Что нужно сделать:
Перепишите весь материал ниже слово в слово, картинки в ответ не включайте.

Извлечённые данные:
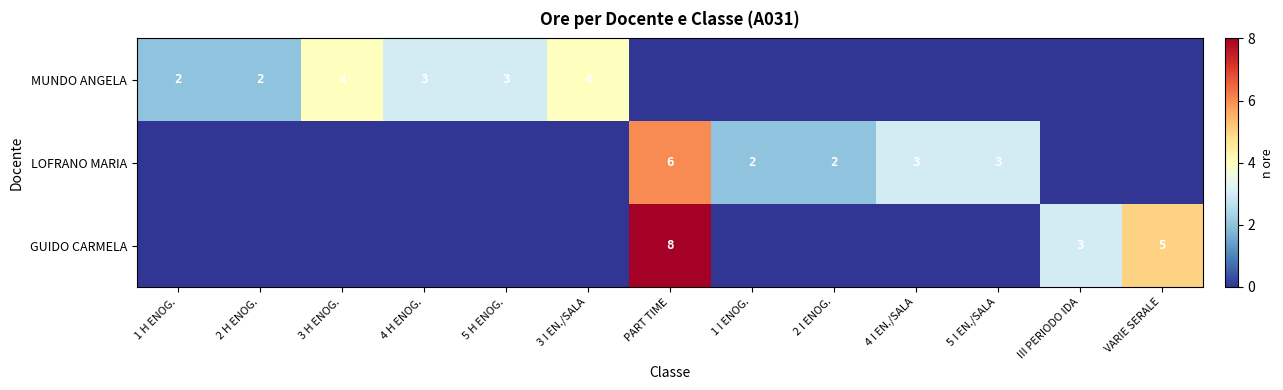

Is it true that LOFRANO MARIA equals 3 at 2 I ENOG.?

False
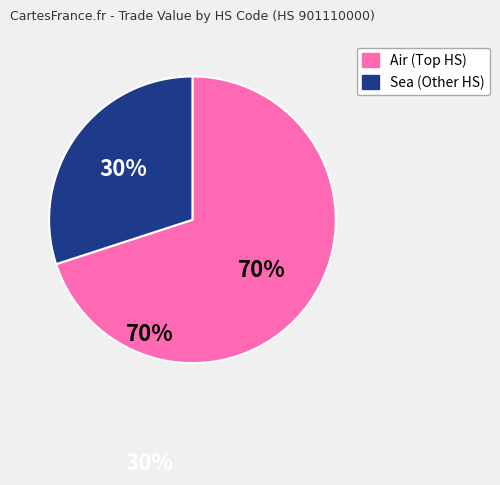

To the nearest percent, what is the average slice percentage?

50%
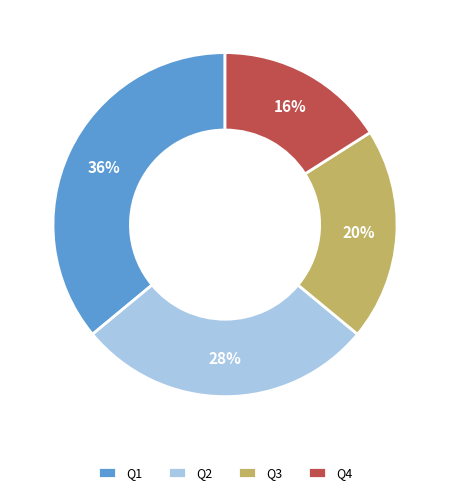

Rank the categories by value from highest to lowest.

Q1, Q2, Q3, Q4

Результат:
Is it true that LOFRANO MARIA equals 3 at 2 I ENOG.?

False

To the nearest percent, what is the average slice percentage?

50%

Rank the categories by value from highest to lowest.

Q1, Q2, Q3, Q4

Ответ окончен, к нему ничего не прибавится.